Straight, gay, lesbian, bisexual, transgender, queer, gender queer, asexual, polysexual... society is (blissfully) more accepting than ever when it comes to the way people choose to classify their sexuality. So why should horror films be confined to just one type of heteronormative lead? At San Diego Comic Con, there is an entire panel dedicated to queer horror, as members of the LGBTQIA community become even more active voices in horror cinema.
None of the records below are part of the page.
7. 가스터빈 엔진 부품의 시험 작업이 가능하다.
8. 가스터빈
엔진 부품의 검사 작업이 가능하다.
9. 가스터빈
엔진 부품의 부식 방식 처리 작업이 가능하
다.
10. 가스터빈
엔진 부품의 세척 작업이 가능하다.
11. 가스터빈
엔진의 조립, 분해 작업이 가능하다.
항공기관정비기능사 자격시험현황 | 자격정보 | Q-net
The following is a list of my favorite queer horror films... And no, I'm not including A Nightmare on Elm Street 2, because we have talked that one to death. So join me as we visit the wonderful world of queer horror!
Dracula's Daughter (1936)
While it might be hard to believe that an overtly lesbian horror film was released in 1936, Dracula's Daughter's status as a homosexual horror film was actually exploited by Universal Studios upon its release (as evidenced by that tag line). This lesser seen entry into the Universal cannon follows Count Dracula's offspring, who steals the girlfriend of her therapist when he fails to help her with her neck-bitey-ness and runs away with her to Transylvania. Dracula's Daughter stands as the first example of the lesbian-vampire trope in horror, and has been cited by Anne Rice as inspiration for her own homoerotic vampire series.
The Haunting (1963)
The Haunting, based on a novel by Shirley Jackson, is notable for containing one of the few lesbian characters who was depicted as a woman, and not a predator. The Haunting features a cast of characters who are locked in an old mansion and may or may not be experiencing supernatural events. At the time it was released, film censors demanded that Julie Harris's Nell and Claire Bloom's Theo never touch, so as to hide Theo's lesbianism.
We are jumping ahead in time a bit now to look at some more recent horror films that incorporate LGBTQIA elements. Surrounding the Cthulhu mythos and loosely based on H.P. Lovecraft's The Shadow Over Innsmouth, Cthulhu isn't the best film on this list, but it's notable in that the main character's sexuality isn't so much a plot point as it just is. If you are a fan of Lovecraft, or subtle cult-y horror, then check out this film from Grant Gildark!
Otto: or Up with Dead People (2008)
Directed by gay indie horror enigma Bruce LaBruce, Otto is an absolute must see for any zombie fan. Otto follows a film crew as they follow a supremely attractive zombie around Berlin. Otto isn't just a fantastic low-budget zombie film; it's a satire of the entire horror fandom and their lust for more shocking gore and sex in their films. Otto will satisfy zombie lovers, but it also sneaks in some commentary under the guise of no-budget zombie (pseudo) porn.
Ticked-Off Trannies with Knives (2010)
When I first heard about this film, I was seriously hesitant. There is a thin line between camp classic and seriously offensive. But I was thrilled to discover that Israel Luna's rape-revenge exploitation movie is fun, empowering, and straight up fabulous. Ticked-Off Trannies is a film in the grindhouse style that is split up into chapters and follows the revenge saga of three trans women who set out to punish a group of men that assault them and murder two of their friends. I loved every minute of this film, every joke, ever gloriously-revenge-soaked moment. And it also stars one of my favorite performers, drag queen Willam Belli!